When Moulton first entered the race to represent his Massachusetts district, he challenged an 18-year incumbent Democrat. Immediately, Moulton said, he received sharp criticism from the Democratic Party, which warned him about running against a longstanding elected official.
He continued to run, a bold move he said he owes to the training he received as a Marine.
"They said you're going to lose, and by the way, you'll never run for anything again because you don't challenge the establishment," Moulton said in an appearance on "Late Night with Seth Meyers" in 2018.
"Fundamentally, what they were saying to me as a veteran is, 'Do not participate in the democracy you risked your life to defend.' And that's wrong," Moulton said.
The former Marine routinely expresses support for abortion rights and same-sex marriage. During his time in Congress, he's also been a loud advocate for banning semi-automatic assault weapons.

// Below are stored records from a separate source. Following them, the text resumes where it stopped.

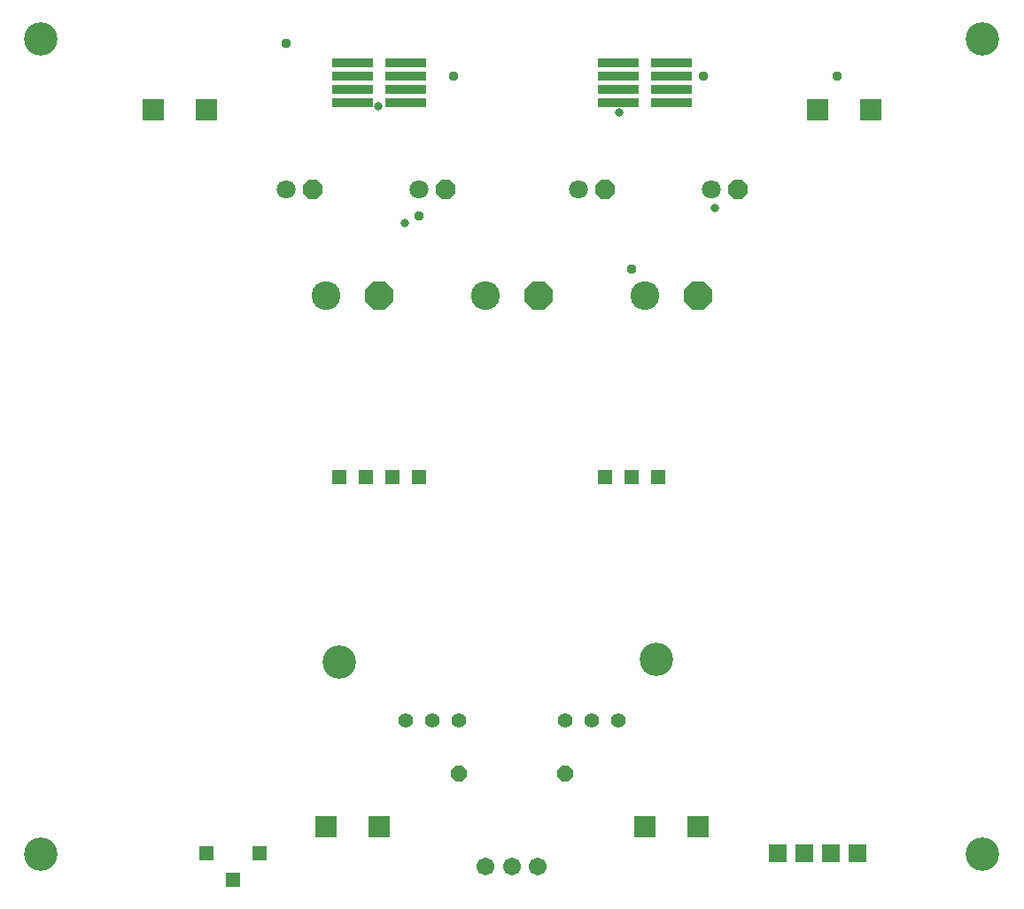
<source format=gbr>
G04 EAGLE Gerber RS-274X export*
G75*
%MOMM*%
%FSLAX34Y34*%
%LPD*%
%INSoldermask Top*%
%IPPOS*%
%AMOC8*
5,1,8,0,0,1.08239X$1,22.5*%
G01*
%ADD10C,3.203200*%
%ADD11R,1.473200X1.473200*%
%ADD12P,1.951982X8X22.500000*%
%ADD13C,1.803400*%
%ADD14C,2.743200*%
%ADD15P,2.969212X8X22.500000*%
%ADD16R,4.013200X0.838200*%
%ADD17P,1.649562X8X22.500000*%
%ADD18C,1.711200*%
%ADD19R,2.003200X2.003200*%
%ADD20R,1.711200X1.711200*%
%ADD21C,1.411200*%
%ADD22C,0.809600*%
%ADD23C,0.959600*%


D10*
X-450000Y830000D03*
X450000Y830000D03*
X450000Y50000D03*
X-450000Y50000D03*
X138430Y236220D03*
X-165100Y233680D03*
D11*
X-266700Y25400D03*
X-292100Y50800D03*
X-241300Y50800D03*
D12*
X-190500Y685800D03*
D13*
X-215900Y685800D03*
D12*
X215900Y685800D03*
D13*
X190500Y685800D03*
D12*
X-63500Y685800D03*
D13*
X-88900Y685800D03*
D14*
X127000Y584200D03*
D15*
X177800Y584200D03*
D14*
X-25400Y584200D03*
D15*
X25400Y584200D03*
D14*
X-177800Y584200D03*
D15*
X-127000Y584200D03*
D12*
X88900Y685800D03*
D13*
X63500Y685800D03*
D16*
X-101600Y806450D03*
X-101600Y793750D03*
X-101600Y781050D03*
X-101600Y768350D03*
X-152400Y806450D03*
X-152400Y793750D03*
X-152400Y781050D03*
X-152400Y768350D03*
X152400Y806450D03*
X152400Y793750D03*
X152400Y781050D03*
X152400Y768350D03*
X101600Y806450D03*
X101600Y793750D03*
X101600Y781050D03*
X101600Y768350D03*
D17*
X-50800Y127000D03*
X50800Y127000D03*
D18*
X0Y38100D03*
X25000Y38100D03*
X-25000Y38100D03*
D19*
X342900Y762000D03*
X292100Y762000D03*
X-292100Y762000D03*
X-342900Y762000D03*
X-127000Y76200D03*
X-177800Y76200D03*
X177800Y76200D03*
X127000Y76200D03*
D20*
X254000Y50800D03*
X330200Y50800D03*
X279400Y50800D03*
X304800Y50800D03*
D21*
X76200Y177800D03*
X50800Y177800D03*
X101600Y177800D03*
X-76200Y177800D03*
X-101600Y177800D03*
X-50800Y177800D03*
D11*
X-88510Y410210D03*
X-113910Y410210D03*
X-139310Y410210D03*
X-164710Y410210D03*
X89290Y410210D03*
X114690Y410210D03*
X140090Y410210D03*
D22*
X193548Y667512D03*
X102108Y758952D03*
X-128016Y765048D03*
X-102108Y653796D03*
D23*
X-88900Y660400D03*
X114300Y609600D03*
X311150Y793750D03*
X182880Y793750D03*
X-215900Y825500D03*
X-55880Y793750D03*
M02*

</source>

"There's simply no reason for a civilian to own a military-style assault weapon," Moulton wrote in an editorial for the New York Daily News in 2016. "It's no different than why we outlaw civilian ownership of rockets and landmines." Moulton enters the race with a moderate voting record, currently representing the heavily blue district north of Boston, and was most recently ranked as the 65th-most-bipartisan member of the U.S. House of Representatives by The Lugar Center and Georgetown University's McCourt School of Public Policy.
Through his Super PAC, Moulton endorsed veteran candidates in 28 states ahead of the midterm election that saw 21 seats flipped.
Editor's Note: This story has updated to clarify that there are a number of Democratic presidential candidates under 45.